I would wait another 3 months to 6 months and build cash reserves. Lets see what will happen to the overall market and everyone's health in the coming months. Values will go down. Purchasing now is like buying a falling knife you are going to get cut. 

Originally posted by @Scott Louis :
Originally posted by @Wyatt Franta:

Hey Scott,

We're in a very shaky economy at the moment. In theory, as you probably know already, the market should have tanked given the jobless claims report that came out this week alone. JPow's pledge to keep the printer running 24/7 shouldn't have delayed the inevitable. (by the way, let me know if you're optioning any calls or puts next week).

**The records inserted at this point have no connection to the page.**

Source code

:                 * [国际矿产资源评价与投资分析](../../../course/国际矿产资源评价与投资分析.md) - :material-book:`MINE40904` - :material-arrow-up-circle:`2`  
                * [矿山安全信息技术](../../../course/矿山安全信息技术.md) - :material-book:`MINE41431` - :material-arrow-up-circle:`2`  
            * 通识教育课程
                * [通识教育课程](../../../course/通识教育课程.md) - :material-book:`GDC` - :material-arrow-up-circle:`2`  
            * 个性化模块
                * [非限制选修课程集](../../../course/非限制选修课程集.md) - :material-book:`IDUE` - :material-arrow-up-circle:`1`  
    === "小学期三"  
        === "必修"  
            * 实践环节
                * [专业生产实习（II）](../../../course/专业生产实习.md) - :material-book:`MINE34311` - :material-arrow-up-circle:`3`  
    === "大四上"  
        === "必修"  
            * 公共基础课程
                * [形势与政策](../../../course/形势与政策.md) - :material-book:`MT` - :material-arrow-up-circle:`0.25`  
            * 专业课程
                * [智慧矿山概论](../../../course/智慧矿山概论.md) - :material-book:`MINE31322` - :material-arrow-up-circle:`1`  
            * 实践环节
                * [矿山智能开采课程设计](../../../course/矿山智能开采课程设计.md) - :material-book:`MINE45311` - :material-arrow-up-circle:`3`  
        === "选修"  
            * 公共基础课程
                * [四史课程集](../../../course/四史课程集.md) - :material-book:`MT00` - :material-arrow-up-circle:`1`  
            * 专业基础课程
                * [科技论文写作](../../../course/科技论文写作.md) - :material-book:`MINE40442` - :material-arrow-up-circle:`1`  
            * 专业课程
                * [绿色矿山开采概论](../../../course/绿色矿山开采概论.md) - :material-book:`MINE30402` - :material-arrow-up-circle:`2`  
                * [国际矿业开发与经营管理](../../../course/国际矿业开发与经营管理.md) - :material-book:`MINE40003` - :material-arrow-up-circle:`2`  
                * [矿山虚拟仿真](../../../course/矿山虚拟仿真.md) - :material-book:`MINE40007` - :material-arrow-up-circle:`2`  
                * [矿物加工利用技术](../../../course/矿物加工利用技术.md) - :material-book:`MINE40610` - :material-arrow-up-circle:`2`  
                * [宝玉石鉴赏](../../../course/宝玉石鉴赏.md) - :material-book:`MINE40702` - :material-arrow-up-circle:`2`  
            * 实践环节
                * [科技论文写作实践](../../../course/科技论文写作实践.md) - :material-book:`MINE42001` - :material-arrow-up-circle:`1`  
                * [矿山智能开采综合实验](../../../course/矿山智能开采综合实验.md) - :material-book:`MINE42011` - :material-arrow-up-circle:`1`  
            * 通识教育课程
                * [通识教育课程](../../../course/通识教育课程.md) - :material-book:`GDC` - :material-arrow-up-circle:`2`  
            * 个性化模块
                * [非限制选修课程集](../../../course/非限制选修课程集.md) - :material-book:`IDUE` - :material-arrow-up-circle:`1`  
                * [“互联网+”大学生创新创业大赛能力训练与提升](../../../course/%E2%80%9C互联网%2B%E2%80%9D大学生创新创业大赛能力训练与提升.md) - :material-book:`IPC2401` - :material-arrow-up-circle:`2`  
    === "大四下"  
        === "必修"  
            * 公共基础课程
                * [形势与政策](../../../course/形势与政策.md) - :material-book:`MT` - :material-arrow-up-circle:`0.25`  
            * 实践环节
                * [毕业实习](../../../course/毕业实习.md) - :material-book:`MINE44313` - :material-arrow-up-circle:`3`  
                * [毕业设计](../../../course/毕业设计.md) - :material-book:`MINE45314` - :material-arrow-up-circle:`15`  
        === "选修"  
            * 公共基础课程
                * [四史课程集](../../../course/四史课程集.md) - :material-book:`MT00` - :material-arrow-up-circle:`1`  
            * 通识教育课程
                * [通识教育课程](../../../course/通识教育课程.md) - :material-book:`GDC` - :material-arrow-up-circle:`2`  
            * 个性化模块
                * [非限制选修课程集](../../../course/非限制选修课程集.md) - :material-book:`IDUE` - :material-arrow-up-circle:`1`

Anyway, save your cash for the time being. Renters are in theory only covered for the next 4 months given the stimulus, AirBNB is dead, and appreciation plays are now depreciating in most markets. You'll be hunting diamonds in the roughest patches if you try to hop in now.

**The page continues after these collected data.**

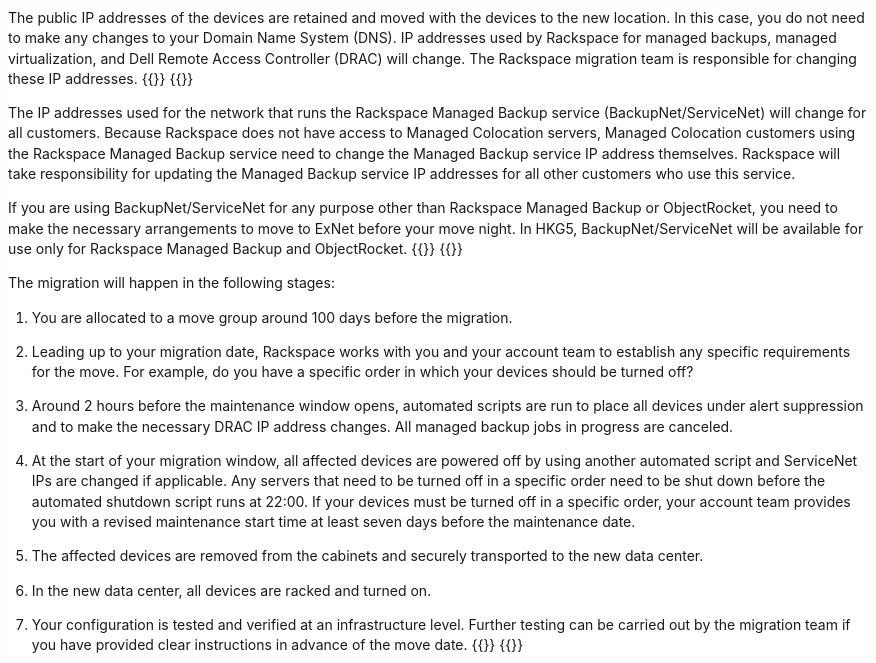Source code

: The public IP addresses of the devices are retained and moved with the
devices to the new location. In this case, you do not need to make any changes
to your Domain Name System (DNS). IP addresses used by Rackspace for managed
backups, managed virtualization, and Dell Remote Access Controller (DRAC) will
change. The Rackspace migration team is responsible for changing these IP
addresses.
{{</accordion>}}
{{<accordion title="Exception for Rackspace Managed Backup service" col="in" href="accordion4">}}

The IP addresses used for the network that runs the Rackspace Managed Backup
service (BackupNet/ServiceNet) will change for all customers. Because Rackspace
does not have access to Managed Colocation servers, Managed Colocation
customers using the Rackspace Managed Backup service need to change the
Managed Backup service IP address themselves. Rackspace will take responsibility
for updating the Managed Backup service IP addresses for all other customers
who use this service.

If you are using BackupNet/ServiceNet for any purpose other than Rackspace
Managed Backup or ObjectRocket, you need to make the necessary
arrangements to move to ExNet before your move night. In HKG5,
BackupNet/ServiceNet will be available for use only for Rackspace Managed
Backup and ObjectRocket.
{{</accordion>}}
{{<accordion title="What are the high-level stages of the migration?" col="in" href="accordion5">}}

The migration will happen in the following stages:

1.	You are allocated to a move group around 100 days before the migration.

2.	Leading up to your migration date, Rackspace works with you and your account
   team to establish any specific requirements for the move. For example, do
   you have a specific order in which your devices should be turned off?

3. Around 2 hours before the maintenance window opens, automated scripts
   are run to place all devices under alert suppression and to make the
   necessary DRAC IP address changes. All managed backup jobs in progress are canceled.

4.	At the start of your migration window, all affected devices are powered off
   by using another automated script and ServiceNet IPs are changed if applicable.
   Any servers that need to be turned off in a specific order need to be
   shut down before the automated shutdown script runs at 22:00. If your devices
   must be turned off in a specific order, your account team provides you with
   a revised maintenance start time at least seven days before the maintenance
   date.

5.	The affected devices are removed from the cabinets and securely transported
   to the new data center.

6.	In the new data center, all devices are racked and turned on.

7.	Your configuration is tested and verified at an infrastructure level.
   Further testing can be carried out by the migration team if you have
   provided clear instructions in advance of the move date.
{{</accordion>}}
{{<accordion title="When are my servers scheduled to be migrated?" col="in" href="accordion6">}}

Do you think there will be tax sales to look out for in light of our current unemployment? 

In my opinion, absolutely. China is currently experiencing mass layoffs even though its economy is open for business. Another pandemic has appeared; diminishing demand. The U.S. will face this same issue once we get back to work. Global demand for goods has and will continue to diminish as the world tries to battle and then recover from COVID. The velocity of money will continue to decrease, and short sales + foreclosures will start popping up over time. 

I'm still reading the stimulus package (A cliffnotes version would be nice, GOVERNMENT...), but I've been hearing from others that corporations with 500+ employees are eligible for forgivable grants & Economic Injury Disaster Loans (EIDL) if they *promise* not to fire a certain percentage of their workforce, among other requirements. If this turns out to be true, I'm anticipating a blood bath. 

Please don't take that last paragraph as fact, and I would advise talking to CPAs, they may know more about the bill come Monday.

There are plenty of amazing options out there if you know the right people and right places.

@Scott Louis

Hey Scott,

Good job on saving so much, that gives you a great head start. But I’d be very careful about talking about how much money you have. There are plenty of people who’ll be more than happy to take that money off you. Like many people suggest, I’d say wait a while, we have no idea where this is taking us. But I do believe that there will be some deals in the future. Take the time now to educate yourself, and figure out what you want to do and what your goals are. Decide on a niche, and drill down on it, pick a market and a submarket, and familiarize yourself with it. Then start analyzing deals, so that you know what a good deal looks like. Also reach out to people on here that are doing what you’re doing, and try and pick their brain.

Lastly, I don’t think you should listen too much to Grant cardone. He’s very successful at what he does, but he’s a salesman, and a slick talker. There’s not much substance behind what he says. But that’s just my opinion.

Hold your cash and wait.  Educate yourself.  Listen to those who have been through the Financial Crisis and the recession that follows.  Do not listen to questionable gurus and anyone promoting their own special investment.

Not sure why'd you get out of the stock market right now :)

If you're an active trader, this is a great time. I don't need to tell you that. 

Since you're new --- in this market right now --- you don't want to pick up marginal deals as the next 12 months are unknown. Only great deals. 

As everyone keeps telling me (because I'm not)...is be patient and not rush into a deal. 

(p.s. careful what you hear from Grant Cardone. Has some good tips and good salesman, but don't take his stuff at gospel...from what I've read, he's paying near market price for some of his properties).

@Scott Louis

Stocks are riddled with accounting fraud, ponzi schemes and insider trading, I'm surprised you survived it.

Don't have to worry about any of that with real estate.